​​​​​​​​​Blackburn to Darwen Tram



This is where our tram ride to Darwen begins and ends in Bridge St just off the Boulevard. Here the passengers from Darwen disembark. This photograph shows a Darwen 'Streamliner' with a Blackburn car behind.
Another view of the Darwen tram ready for its journey. Note the cart loading newspapers aboard. The Telegraph was transported by tram in those days to newsagents along the route. The photograph shows the Boulevard and Railway Station as they were in July 1938.
Blackburn Tram number 69 on the Boulevard ready for the Darwen trip.  This photograph was taken in about 1946 and the tram is beginning to look beleagured, a little anachronistic, with buses all around it.
In the background is the Northern Daily Telegraph building.  The Morrison's supermarket complex now stands there.   
A Darwen tram waiting on the Boulevard. The date of this photograph is about 1938. Note the cabmen's shelter to the left. This was donated by a local business man
© Priestly - terms ​and conditions

On our way at last! A Darwen bound tram (fully enclosed) sets off down Railway Road past the Telegraph Building and the Transport Offices before turning into Church Street. The date of this photograph is circa 1938.  Salford Bridge is in the background.

Blackburn tram coming up Church Street from Salford just after the war circa 1946. On the left are Wright's Dyers and Cleaners, Stirrup's Boot Dealers and Mason's Blanket Shop. Patrons of Mason's may recall how money tendered for goods was sent to the cashier via a cylinder that ran along the ceiling. A similar system was in operation at the Co-op Emporium

Passengers boarding the tram for Darwen outside the General Post Office. This is an open top tram of the 36-75 class. The photograph was taken in about 1912.
A fully enclosed Darwen tram coming down Darwen Street c.1938.  Stanworth's umbrella and walking stick manufacturers are on the left.  On the right is the Merchants Hotel.

© R. J. S. Wiseman - terms and conditions​

A Blackburn tram at the junction of Darwen Street and Jubilee Street in about 1947.  Trams returning from Darwen turned right here for the Boulevard.  All tram routes in Blackburn followed a return route which was different from the outward one.

A Blackburn Tram approaching the Railway Bridge in Darwen Street. The date is about 1936. Edmondson's furniture shop is on the right and Queen's Hall can be seen in the distance. The tram tracks on the right led to Queen's Park.
© R. J. S. Wiseman - terms and conditions​
Blackburn tram number 64 is heading back to the Boulevard, just about to go under the railway bridge.  Unusually we have a precise date for this photograph, 18th July 1948.  The buildings on the right have been demolished to make way for a new road junction.  Among them was S. and G's motorbike shop.

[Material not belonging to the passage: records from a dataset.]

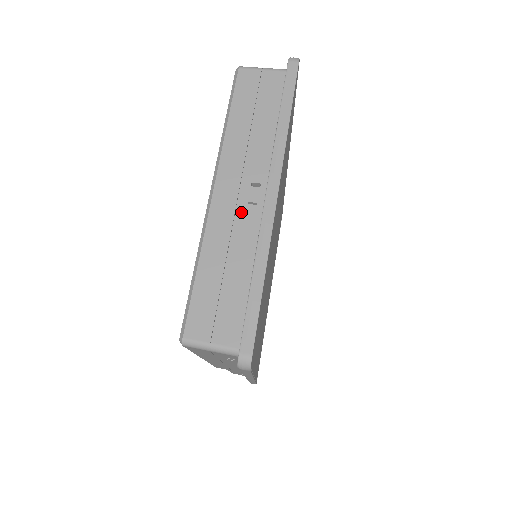
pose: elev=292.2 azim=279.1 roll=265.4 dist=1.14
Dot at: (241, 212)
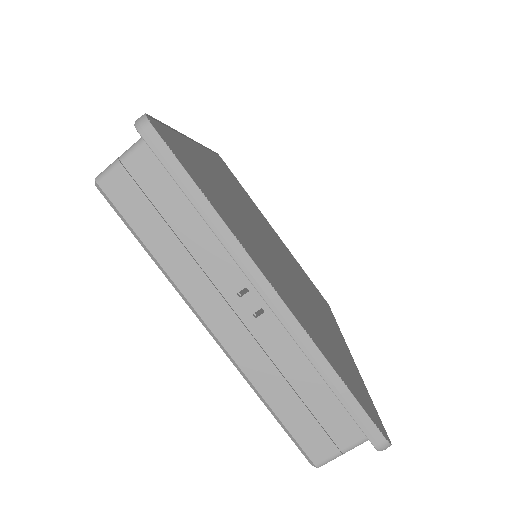
Dot at: (256, 329)
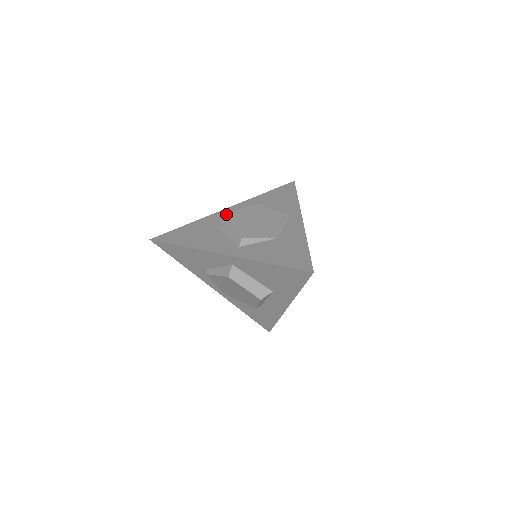
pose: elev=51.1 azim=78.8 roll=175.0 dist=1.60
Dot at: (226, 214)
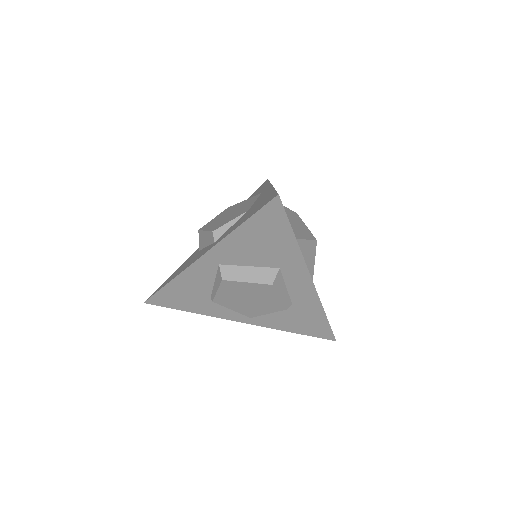
Dot at: occluded
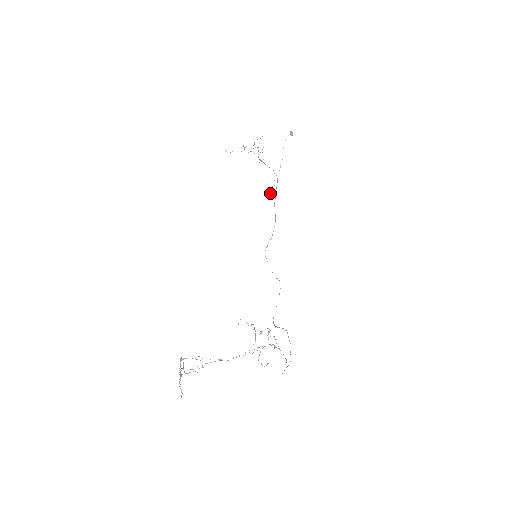
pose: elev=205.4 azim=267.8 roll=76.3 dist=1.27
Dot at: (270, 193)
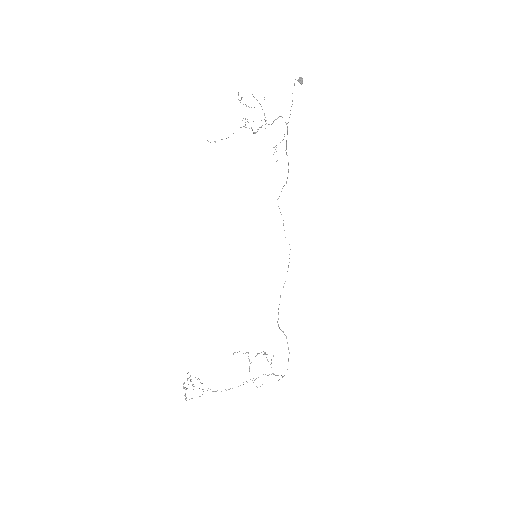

© Frederic N. T. Loyd-Jones - terms and conditions 

This is a post war shot of Bolton Road looking towards town and taken about 1948. On the left are Devine's tailor's shop, Smith's tobacconist's and the Savoy Cinema, now derelict. The buildings on the right are gone, replaced by a dual carriageway. Notice the inter-laced tram track with crossover which is quite a unique feature.

Bolton Road again a little nearer the Infirmary, again looking towards Blackburn and again about 1948.  The Blackburn tram number 74 is negotiating the interlaced track over the canal bridge.  This feature was necessary to prevent two trams crossing the bridge together; their combined weight would have been too much. 
Lower Hollin Bank Street is on the left with Mrs. Cutler and Mrs. Ingham's fried fish shop, Sewell's boot repairers, the Horse Load Inn and, further down, Wellington Mill.
Our Blackburn tram has arrived outside the Infirmary, again it is about 1948.  Infirmary Street is on the right, with the chimney of Infirmary Mill visible beyond.  The chimney on the right is that of Armenia Mill.  Mills proliferated all along the line of the Leeds-Liverpool canal.